# Evaluation Guide

This guide documents the three public evaluation paths in the repository.

## Setup

```bash
python -m venv .venv
source .venv/bin/activate
pip install -r requirements.txt
cp .env.example .env
```

Fill in only the keys needed for the evaluation path you plan to run.

## Local Hugging Face Evaluation

```bash
python eval_opensource.py \
  --dataset ESGenius_1136q.csv \
  --models Qwen/Qwen2.5-0.5B-Instruct \
  --limit 10
```

Useful options:

- `--dataset`: CSV filename inside `data/`.
- `--models`: one or more Hugging Face model IDs.
- `--limit`: first N rows for a smoke test.
- `--results-folder`: output directory for Excel workbooks.
- `--force`: re-run even if a matching results workbook exists.
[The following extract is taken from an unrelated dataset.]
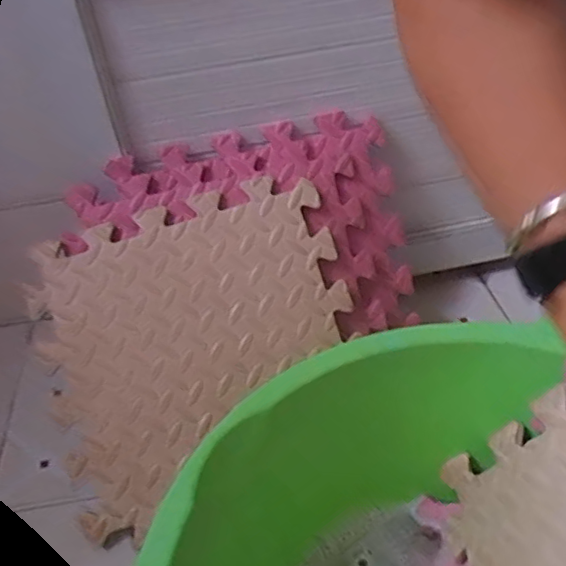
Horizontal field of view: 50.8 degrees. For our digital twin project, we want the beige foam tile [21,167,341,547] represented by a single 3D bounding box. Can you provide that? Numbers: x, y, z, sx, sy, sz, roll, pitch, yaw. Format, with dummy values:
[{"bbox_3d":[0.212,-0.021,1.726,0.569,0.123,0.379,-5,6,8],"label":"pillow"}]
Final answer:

## Reference-Aware RAG Evaluation

```bash
python eval_opensource_rag.py \
  --dataset ESGenius_w_ref_1136q.csv \
  --models Qwen/Qwen2.5-0.5B-Instruct \
  --limit 10
```

The RAG path uses `source_text` from the reference CSV and prepends the most overlapping source snippet to each prompt. It is intentionally simple so the retrieval behavior is easy to audit.

## Qwen API Evaluation

```bash
python eval_qwen_api.py \
  --dataset ESGenius_1136q.csv \
  --models Qwen2.5-Max \
  --limit 10
```

This path uses `DASHSCOPE_API_KEY` from `.env` and writes the same Excel workbook structure as the local evaluation paths.

## Outputs

Each model produces an Excel workbook in `results/` unless a different folder is passed:

- `summary`: total questions, correct count, invalid count, wrong count, and accuracy.
- `details`: raw model output, normalized prediction, gold answer, question text, options, and any available reference columns.

## Reproducibility Notes

- Generation uses deterministic settings from `evaluation_utils.py`.
- Random seeds are set before evaluation.
- Existing result files are skipped by default to avoid accidental overwrites.
- Use `--force` only when intentionally regenerating outputs.